▼▼▼
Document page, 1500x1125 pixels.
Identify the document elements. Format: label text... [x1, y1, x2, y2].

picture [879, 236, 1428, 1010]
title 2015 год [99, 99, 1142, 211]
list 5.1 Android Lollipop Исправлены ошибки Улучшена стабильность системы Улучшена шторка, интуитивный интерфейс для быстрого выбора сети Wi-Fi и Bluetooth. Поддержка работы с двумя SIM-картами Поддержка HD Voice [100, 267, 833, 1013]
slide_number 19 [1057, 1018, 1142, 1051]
▲▲▲
▼▼▼
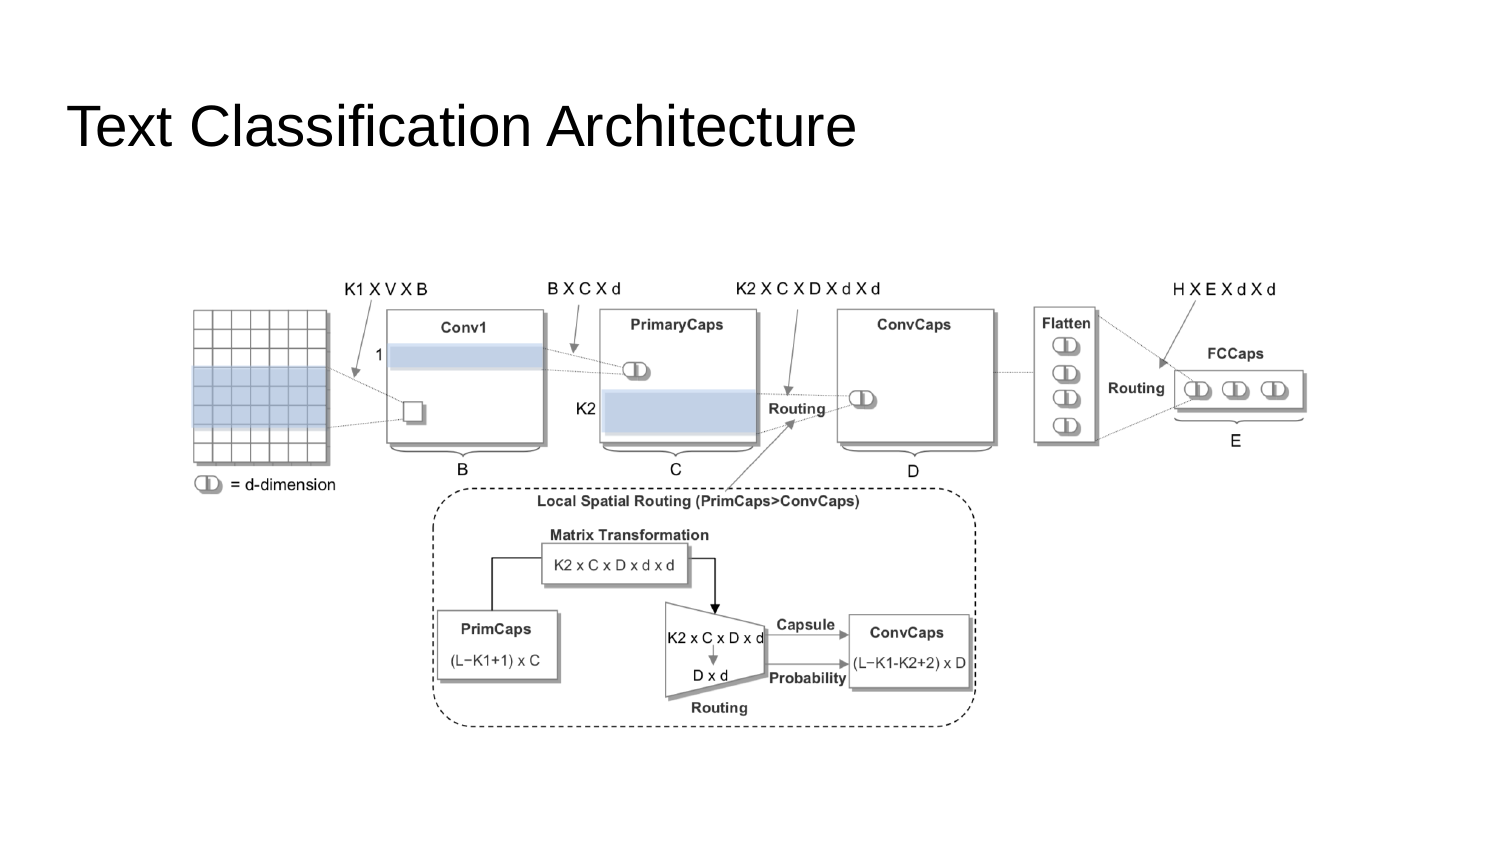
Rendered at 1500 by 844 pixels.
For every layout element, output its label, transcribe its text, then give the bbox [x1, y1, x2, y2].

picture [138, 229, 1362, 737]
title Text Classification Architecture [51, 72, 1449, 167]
▲▲▲
What is required: Wherever a line in the entries above holds "pixels", copy that line.

Your solution:
Document page, 1500x1125 pixels.
Rendered at 1500 by 844 pixels.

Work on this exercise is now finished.